Birthstones, flowers of the month

Ann Swanson

Sometimes I am actively looking for something to write about; other times I stumble upon something that tweaks my interest. In either case, I am off and running.

The column this morning came from some of my random research. I stumbled on facts about the months of the year. I found many things I did not know so I am going to share with you.

My husband bought me a beautiful necklace – a sapphire, my birthstone. While he was looking at jewelry a man asked if he happened to know the birthstone for September. He told him he did since he and his wife (me)both had September birthdays.

Once he told the man, the chose the necklace he had been debating about. That was fine with me because I ended up with a beautiful heart-shaped necklace with sapphires that I really like. The only drawback is the extremely small clasp. Don helps me get it on when I wear it.

When my daughter was about to have her second baby, she told the doctor she wanted him born in May because she liked the green stone, the emerald, for the month. She already had a little girl born in June so the pearl was her birthstone. I am not sure my daughter ever got any jewelry with the children’s birthstones though.

She has jewelry with topaz stones, the month of her birth is November. She inherited a ring that had been my mother’s – another November birthday.

That takes care of the birthstones for four months. Men do not take note of their birthstones as much as women do, but they do look for jewelry for their wives and girlfriends. So here goes – the rest of the months along with their birthstones to help out those husbands: January – garnet, February – amethyst, March – aquamarine, April – diamond, July – ruby, August – peridot, October – opal, and December – turquoise. Gentlemen I hope this column gives you some ideas for gifts.

There are also flowers designated for each month. If jewelry is not your expertise, you could go for the flower of the month. Many ladies like to receive flowers from time to time.

I am rather unusual in that circumstance because I have allergies to flowers. I used to tell my first husband that if he wanted to get rid of me all he had to do was bring me roses. I also discovered that lilacs and some wildflowers are also high on the allergy rating.

Don does not think of flowers because his first wife also had allergies. That means he avoids them.

For those of you who are flower lovers I list the month with their flowers: January – carnation, February – violet, March – jonquil, April – sweet pea, May – lily of the valley, June – rose, July – larkspur, August – gladiolus, September – aster, October – marigold, November – chrysanthemum, December – narcissus.

Out of all of those flowers I can stand carnations, violets, sweet peas, and chrysanthemums. While I love the look of the flowers, what they do to my allergies is not pretty.

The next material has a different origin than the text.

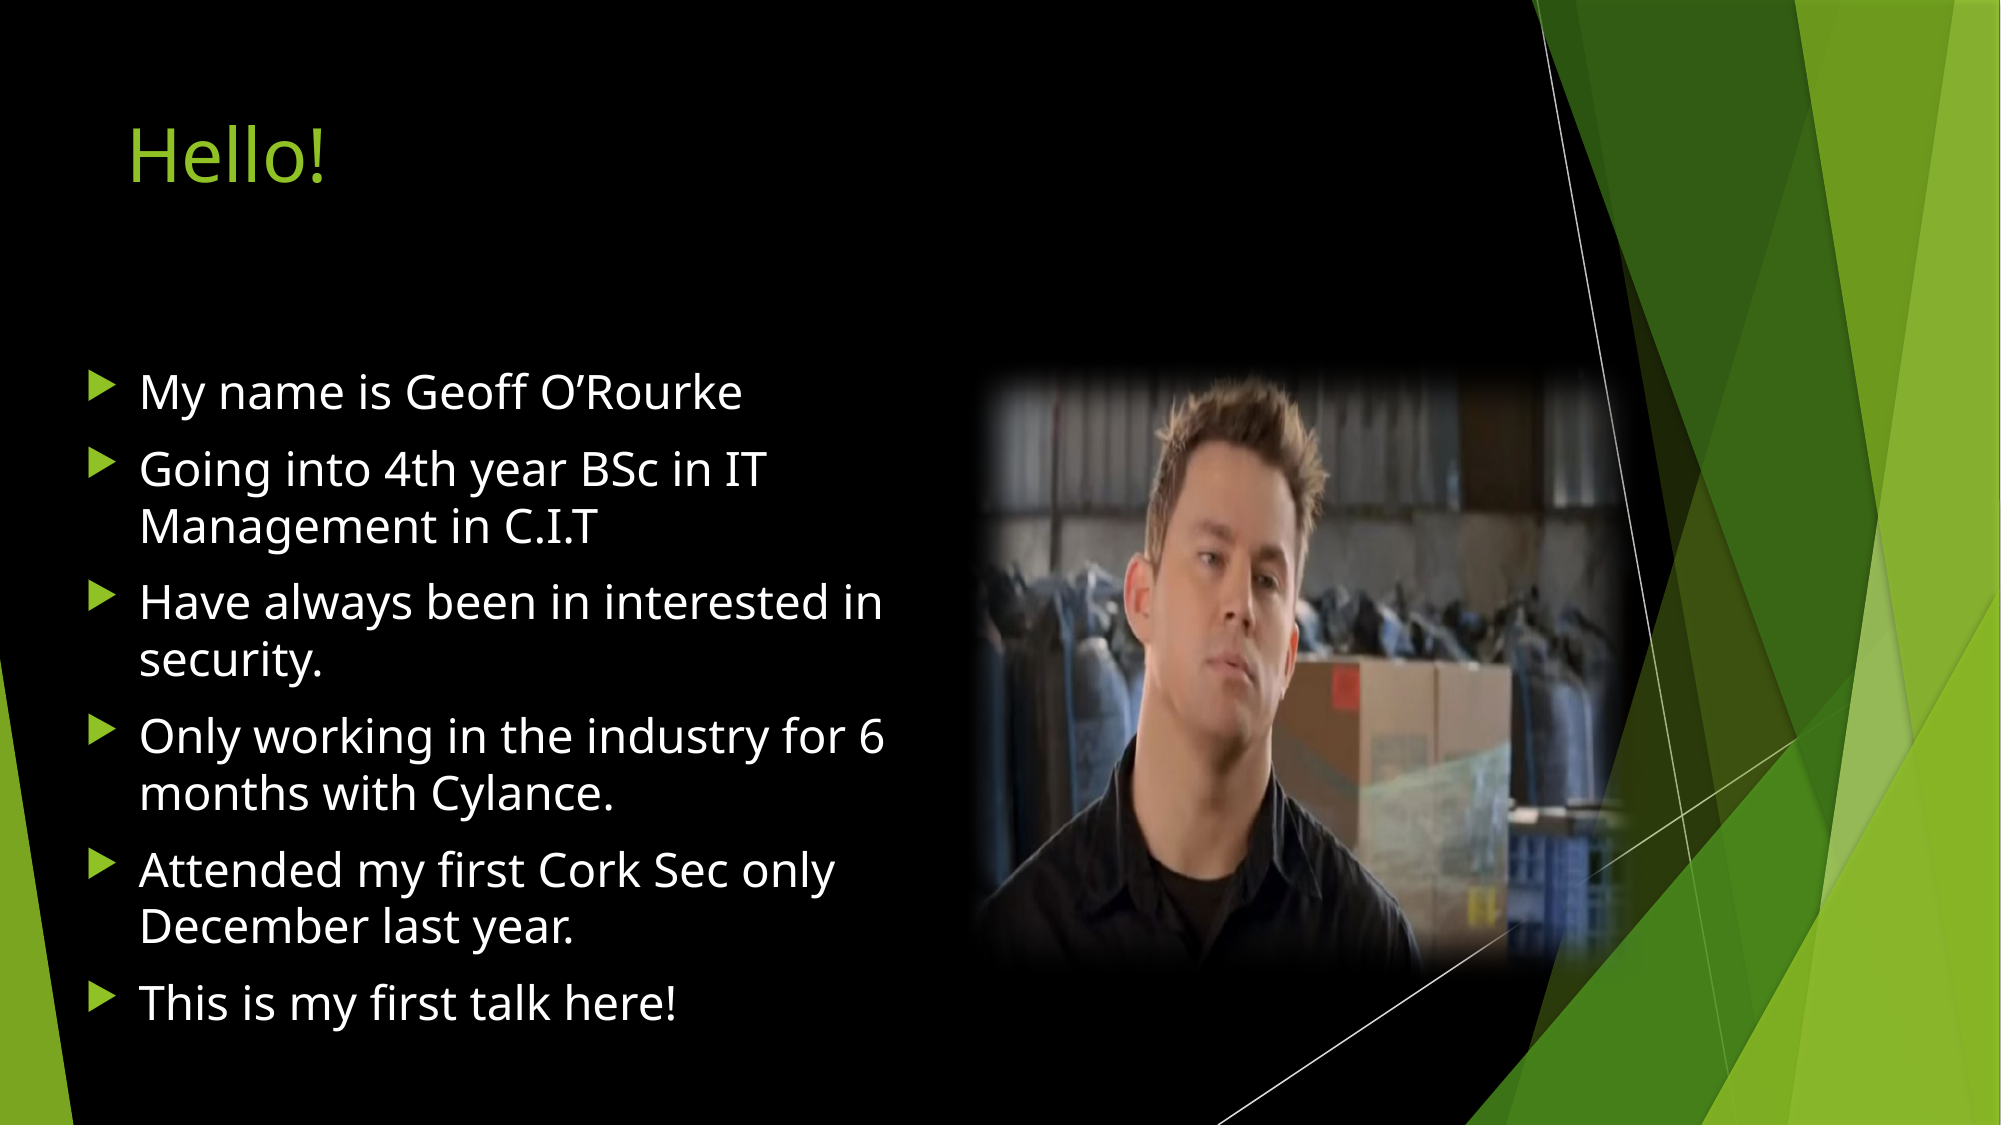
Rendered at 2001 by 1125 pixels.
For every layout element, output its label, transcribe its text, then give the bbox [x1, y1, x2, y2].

list My name is Geoff O’Rourke Going into 4th year BSc in IT Management in C.I.T Have always been in interested in security. Only working in the industry for 6 months with Cylance. Attended my first Cork Sec only December last year. This is my first talk here! [70, 354, 965, 1041]
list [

As I am putting this piece together, I was reminded of the things that represent Pennsylvania. States all have flowers, insects, trees, and birds that represent them. I recall making a list of them when I visited the capital. They had all sorts of trinkets you could purchase.

My children remember voting on the insect for Pennsylvania. They were thrilled that the firefly or lightning bug won. They caught those in the yard when they were growing up. I was surprised that they do not have them out west. We met some people from Oregon who had no idea what they were.

I was teaching fourth grade at the time that I visited the capital – that used to be the year when Pennsylvania history was taught. I recall that I first had to learn all about Pennsylvania myself since I grew up in New York State. I was happy to learn about Pennsylvania since I have now lived here for more than fifty years.

I bought a puzzle for my class. It had all of the counties as well as photos of things produced in them. It also had the county seat for each county. My students enjoyed that puzzle and I think learned quite a bit from it.

Today, I hope you learned something as well. After all I spent the biggest share of my working life in a classroom. I loved my job and I loved my students.

Recently I met two of the boys that I had in kindergarten. They both looked very different from back in the day. One of them spoke to me when he poured my coffee at a dinner. I had fond memories of him. I shared something special with him, but I will not embarrass him by printing it here. The second young man came over to me and brought his family to introduce them. First, I asked if I should recognize his wife. He told me she went to school some place else so that was a no. His baby girl, Delilah, was delightful. I think she would have come to me if I held out my arms.

If I meet you somewhere, please take time to say hello. I remember so many of my former students and it is a delight to see how well they have done.